Exercise goal: Check every line of the data and copy the ones where "рассыпчатая" appears.

--- --- ---

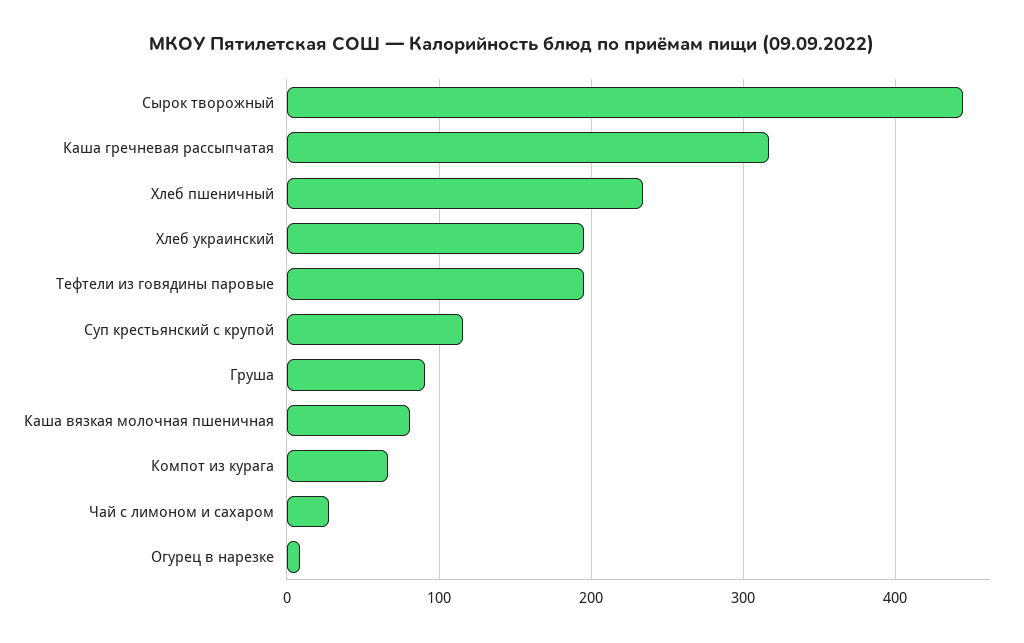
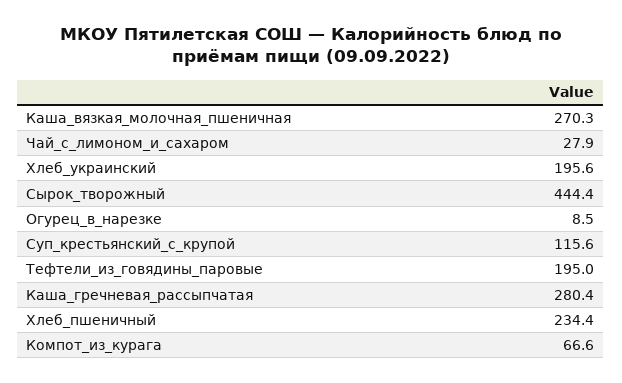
  {
    "Сырок творожный": 444.4,
-   "Каша гречневая рассыпчатая": 320,
+   "Каша гречневая рассыпчатая": 280.4,
    "Хлеб пшеничный": 234.4,
    "Хлеб украинский": 195.6,
    "Тефтели из говядины паровые": 195,
    "Суп крестьянский с крупой": 115.6,
-   "Груша": 90,
-   "Каша вязкая молочная пшеничная": 80,
+   "Каша вязкая молочная пшеничная": 270.3,
    "Компот из курага": 66.6,
    "Чай с лимоном и сахаром": 27.9,
    "Огурец в нарезке": 8.5
  }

--- --- ---

Response below:
-   "Каша гречневая рассыпчатая": 320,
+   "Каша гречневая рассыпчатая": 280.4,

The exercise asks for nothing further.